LIME3を用いた評価例として電力の分析結果を示します(図2)。1kWh(1時間あたりの電力量)発電までの環境影響は、日本は4円であるのに対して、中国は18円(日本の4倍)、インドは25円(日本の7倍)になりました。これらの国は、石炭火力発電が多いため、CO2に加えて微小粒子(PM2.5)の原因物質であるNOxやSO2の排出量が多く、かつ、人口が多いことが影響したと考えられます。一方、カナダやブラジルといった水力発電などの再生エネルギーの割合が多い国は上に挙げた物質の排出量が少なく、日本よりも影響が低いものと考えられます。

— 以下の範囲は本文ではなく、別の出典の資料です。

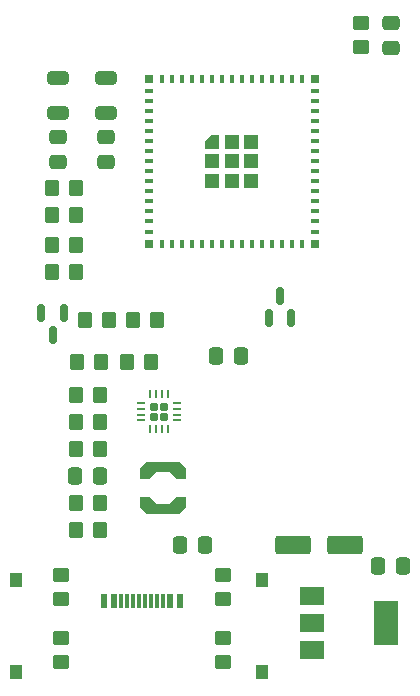
<source format=gbr>
%TF.GenerationSoftware,KiCad,Pcbnew,7.0.1*%
%TF.CreationDate,2023-07-15T13:48:21+02:00*%
%TF.ProjectId,SunSparkESP32,53756e53-7061-4726-9b45-535033322e6b,2.0*%
%TF.SameCoordinates,Original*%
%TF.FileFunction,Paste,Top*%
%TF.FilePolarity,Positive*%
%FSLAX46Y46*%
G04 Gerber Fmt 4.6, Leading zero omitted, Abs format (unit mm)*
G04 Created by KiCad (PCBNEW 7.0.1) date 2023-07-15 13:48:21*
%MOMM*%
%LPD*%
G01*
G04 APERTURE LIST*
G04 Aperture macros list*
%AMRoundRect*
0 Rectangle with rounded corners*
0 $1 Rounding radius*
0 $2 $3 $4 $5 $6 $7 $8 $9 X,Y pos of 4 corners*
0 Add a 4 corners polygon primitive as box body*
4,1,4,$2,$3,$4,$5,$6,$7,$8,$9,$2,$3,0*
0 Add four circle primitives for the rounded corners*
1,1,$1+$1,$2,$3*
1,1,$1+$1,$4,$5*
1,1,$1+$1,$6,$7*
1,1,$1+$1,$8,$9*
0 Add four rect primitives between the rounded corners*
20,1,$1+$1,$2,$3,$4,$5,0*
20,1,$1+$1,$4,$5,$6,$7,0*
20,1,$1+$1,$6,$7,$8,$9,0*
20,1,$1+$1,$8,$9,$2,$3,0*%
%AMFreePoly0*
4,1,11,1.015000,1.170000,0.435000,0.575000,0.435000,-0.575000,1.015000,-1.170000,1.015000,-1.945000,0.125000,-1.945000,-0.435000,-1.395000,-0.435000,1.395000,0.125000,1.945000,1.015000,1.945000,1.015000,1.170000,1.015000,1.170000,$1*%
%AMFreePoly1*
4,1,11,0.435000,1.395000,0.435000,-1.395000,-0.125000,-1.945000,-1.015000,-1.945000,-1.015000,-1.170000,-0.435000,-0.575000,-0.435000,0.575000,-1.015000,1.170000,-1.015000,1.945000,-0.125000,1.945000,0.435000,1.395000,0.435000,1.395000,$1*%
%AMFreePoly2*
4,1,6,0.600000,-0.600000,-0.600000,-0.600000,-0.600000,0.000000,0.000000,0.600000,0.600000,0.600000,0.600000,-0.600000,0.600000,-0.600000,$1*%
G04 Aperture macros list end*
%ADD10RoundRect,0.250000X-0.337500X-0.475000X0.337500X-0.475000X0.337500X0.475000X-0.337500X0.475000X0*%
%ADD11FreePoly0,90.000000*%
%ADD12FreePoly1,90.000000*%
%ADD13RoundRect,0.172500X-0.172500X-0.172500X0.172500X-0.172500X0.172500X0.172500X-0.172500X0.172500X0*%
%ADD14RoundRect,0.062500X-0.312500X-0.062500X0.312500X-0.062500X0.312500X0.062500X-0.312500X0.062500X0*%
%ADD15RoundRect,0.062500X-0.062500X-0.312500X0.062500X-0.312500X0.062500X0.312500X-0.062500X0.312500X0*%
%ADD16RoundRect,0.250000X0.350000X0.450000X-0.350000X0.450000X-0.350000X-0.450000X0.350000X-0.450000X0*%
%ADD17RoundRect,0.250000X0.337500X0.475000X-0.337500X0.475000X-0.337500X-0.475000X0.337500X-0.475000X0*%
%ADD18RoundRect,0.250000X0.450000X-0.350000X0.450000X0.350000X-0.450000X0.350000X-0.450000X-0.350000X0*%
%ADD19RoundRect,0.250000X-0.350000X-0.450000X0.350000X-0.450000X0.350000X0.450000X-0.350000X0.450000X0*%
%ADD20RoundRect,0.250000X1.250000X0.550000X-1.250000X0.550000X-1.250000X-0.550000X1.250000X-0.550000X0*%
%ADD21RoundRect,0.250000X-0.475000X0.337500X-0.475000X-0.337500X0.475000X-0.337500X0.475000X0.337500X0*%
%ADD22R,0.800000X0.400000*%
%ADD23R,0.400000X0.800000*%
%ADD24FreePoly2,0.000000*%
%ADD25R,1.200000X1.200000*%
%ADD26R,0.800000X0.800000*%
%ADD27R,1.000000X1.250000*%
%ADD28R,0.600000X1.150000*%
%ADD29R,0.300000X1.150000*%
%ADD30RoundRect,0.150000X0.150000X-0.587500X0.150000X0.587500X-0.150000X0.587500X-0.150000X-0.587500X0*%
%ADD31RoundRect,0.250000X0.650000X-0.325000X0.650000X0.325000X-0.650000X0.325000X-0.650000X-0.325000X0*%
%ADD32RoundRect,0.150000X-0.150000X0.587500X-0.150000X-0.587500X0.150000X-0.587500X0.150000X0.587500X0*%
%ADD33R,2.000000X1.500000*%
%ADD34R,2.000000X3.800000*%
%ADD35RoundRect,0.250000X0.475000X-0.337500X0.475000X0.337500X-0.475000X0.337500X-0.475000X-0.337500X0*%
G04 APERTURE END LIST*
D10*
%TO.C,C5*%
X69299000Y-85598000D03*
X71374000Y-85598000D03*
%TD*%
D11*
%TO.C,L1*%
X67818000Y-82524000D03*
D12*
X67818000Y-78994000D03*
%TD*%
D13*
%TO.C,U1*%
X67056000Y-73852000D03*
X67056000Y-74702000D03*
X67906000Y-73852000D03*
X67906000Y-74702000D03*
D14*
X65981000Y-73527000D03*
X65981000Y-74027000D03*
X65981000Y-74527000D03*
X65981000Y-75027000D03*
D15*
X66731000Y-75777000D03*
X67231000Y-75777000D03*
X67731000Y-75777000D03*
X68231000Y-75777000D03*
D14*
X68981000Y-75027000D03*
X68981000Y-74527000D03*
X68981000Y-74027000D03*
X68981000Y-73527000D03*
D15*
X68231000Y-72777000D03*
X67731000Y-72777000D03*
X67231000Y-72777000D03*
X66731000Y-72777000D03*
%TD*%
D16*
%TO.C,R18*%
X60420000Y-60198000D03*
X58420000Y-60198000D03*
%TD*%
D17*
%TO.C,C4*%
X88138000Y-87376000D03*
X86063000Y-87376000D03*
%TD*%
D18*
%TO.C,R6*%
X59182000Y-90138000D03*
X59182000Y-88138000D03*
%TD*%
D19*
%TO.C,R12*%
X60484000Y-72898000D03*
X62484000Y-72898000D03*
%TD*%
D20*
%TO.C,C6*%
X83226000Y-85598000D03*
X78826000Y-85598000D03*
%TD*%
D19*
%TO.C,R9*%
X64802000Y-70104000D03*
X66802000Y-70104000D03*
%TD*%
D21*
%TO.C,C8*%
X58928000Y-51054000D03*
X58928000Y-53129000D03*
%TD*%
D19*
%TO.C,R8*%
X60548000Y-70104000D03*
X62548000Y-70104000D03*
%TD*%
D22*
%TO.C,U3*%
X66660000Y-47136000D03*
X66660000Y-47986000D03*
X66660000Y-48836000D03*
X66660000Y-49686000D03*
X66660000Y-50536000D03*
X66660000Y-51386000D03*
X66660000Y-52236000D03*
X66660000Y-53086000D03*
X66660000Y-53936000D03*
X66660000Y-54786000D03*
X66660000Y-55636000D03*
X66660000Y-56486000D03*
X66660000Y-57336000D03*
X66660000Y-58186000D03*
X66660000Y-59036000D03*
D23*
X67710000Y-60086000D03*
X68560000Y-60086000D03*
X69410000Y-60086000D03*
X70260000Y-60086000D03*
X71110000Y-60086000D03*
X71960000Y-60086000D03*
X72810000Y-60086000D03*
X73660000Y-60086000D03*
X74510000Y-60086000D03*
X75360000Y-60086000D03*
X76210000Y-60086000D03*
X77060000Y-60086000D03*
X77910000Y-60086000D03*
X78760000Y-60086000D03*
X79610000Y-60086000D03*
D22*
X80660000Y-59036000D03*
X80660000Y-58186000D03*
X80660000Y-57336000D03*
X80660000Y-56486000D03*
X80660000Y-55636000D03*
X80660000Y-54786000D03*
X80660000Y-53936000D03*
X80660000Y-53086000D03*
X80660000Y-52236000D03*
X80660000Y-51386000D03*
X80660000Y-50536000D03*
X80660000Y-49686000D03*
X80660000Y-48836000D03*
X80660000Y-47986000D03*
X80660000Y-47136000D03*
D23*
X79610000Y-46086000D03*
X78760000Y-46086000D03*
X77910000Y-46086000D03*
X77060000Y-46086000D03*
X76210000Y-46086000D03*
X75360000Y-46086000D03*
X74510000Y-46086000D03*
X73660000Y-46086000D03*
X72810000Y-46086000D03*
X71960000Y-46086000D03*
X71110000Y-46086000D03*
X70260000Y-46086000D03*
X69410000Y-46086000D03*
X68560000Y-46086000D03*
X67710000Y-46086000D03*
D24*
X72010000Y-51436000D03*
D25*
X72010000Y-53086000D03*
X72010000Y-54736000D03*
X73660000Y-51436000D03*
X73660000Y-53086000D03*
X73660000Y-54736000D03*
X75310000Y-51436000D03*
X75310000Y-53086000D03*
X75310000Y-54736000D03*
D26*
X66660000Y-46086000D03*
X66660000Y-60086000D03*
X80660000Y-60086000D03*
X80660000Y-46086000D03*
%TD*%
D27*
%TO.C,SW2*%
X55372000Y-96331000D03*
X55372000Y-88581000D03*
%TD*%
D18*
%TO.C,R15*%
X84582000Y-43402000D03*
X84582000Y-41402000D03*
%TD*%
D28*
%TO.C,J2*%
X62840000Y-90300000D03*
X63640000Y-90300000D03*
D29*
X64790000Y-90300000D03*
X65790000Y-90300000D03*
X66290000Y-90300000D03*
X67290000Y-90300000D03*
D28*
X68440000Y-90300000D03*
X69240000Y-90300000D03*
X69240000Y-90300000D03*
X68440000Y-90300000D03*
D29*
X67790000Y-90300000D03*
X66790000Y-90300000D03*
X65290000Y-90300000D03*
X64290000Y-90300000D03*
D28*
X63640000Y-90300000D03*
X62840000Y-90300000D03*
%TD*%
D19*
%TO.C,R19*%
X58420000Y-62484000D03*
X60420000Y-62484000D03*
%TD*%
D27*
%TO.C,SW1*%
X76200000Y-96331000D03*
X76200000Y-88581000D03*
%TD*%
D18*
%TO.C,R5*%
X59182000Y-95472000D03*
X59182000Y-93472000D03*
%TD*%
%TO.C,R4*%
X72898000Y-95472000D03*
X72898000Y-93472000D03*
%TD*%
D30*
%TO.C,Q1*%
X76774000Y-66391000D03*
X78674000Y-66391000D03*
X77724000Y-64516000D03*
%TD*%
D31*
%TO.C,C9*%
X62992000Y-49022000D03*
X62992000Y-46072000D03*
%TD*%
D16*
%TO.C,R1*%
X62452000Y-84328000D03*
X60452000Y-84328000D03*
%TD*%
D10*
%TO.C,C2*%
X72347000Y-69596000D03*
X74422000Y-69596000D03*
%TD*%
D17*
%TO.C,C1*%
X62484000Y-79756000D03*
X60409000Y-79756000D03*
%TD*%
D19*
%TO.C,R11*%
X65310000Y-66548000D03*
X67310000Y-66548000D03*
%TD*%
%TO.C,R10*%
X61246000Y-66548000D03*
X63246000Y-66548000D03*
%TD*%
D31*
%TO.C,C10*%
X58928000Y-49022000D03*
X58928000Y-46072000D03*
%TD*%
D32*
%TO.C,Q2*%
X59436000Y-65943000D03*
X57536000Y-65943000D03*
X58486000Y-67818000D03*
%TD*%
D18*
%TO.C,R7*%
X72898000Y-90138000D03*
X72898000Y-88138000D03*
%TD*%
D33*
%TO.C,U2*%
X80416000Y-89902000D03*
X80416000Y-92202000D03*
D34*
X86716000Y-92202000D03*
D33*
X80416000Y-94502000D03*
%TD*%
D35*
%TO.C,C11*%
X87122000Y-43477000D03*
X87122000Y-41402000D03*
%TD*%
D16*
%TO.C,R13*%
X62484000Y-75184000D03*
X60484000Y-75184000D03*
%TD*%
%TO.C,R3*%
X62484000Y-77470000D03*
X60484000Y-77470000D03*
%TD*%
%TO.C,R14*%
X60452000Y-55372000D03*
X58452000Y-55372000D03*
%TD*%
%TO.C,R2*%
X62452000Y-82042000D03*
X60452000Y-82042000D03*
%TD*%
%TO.C,R16*%
X60452000Y-57658000D03*
X58452000Y-57658000D03*
%TD*%
D21*
%TO.C,C7*%
X62992000Y-51054000D03*
X62992000Y-53129000D03*
%TD*%
M02*

</source>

現在、LIME3はLCA日本フォーラム主催の「LIME3活用検討」研究会で積水化学工業株式会社や太平洋セメント株式会社など複数の企業が試用しています。その結果の一部は、12月6日開催の、一般社団法人産業環境管理協会「LIME3出版記念セミナー(同時開催:エコプロ2018)」において報告される予定です。
近年は、「ESG投資」への対応など環境情報の開示に積極的に取り組む企業が増えています。本手法の公開により、企業のESG活動の貢献度について示されることが期待されます。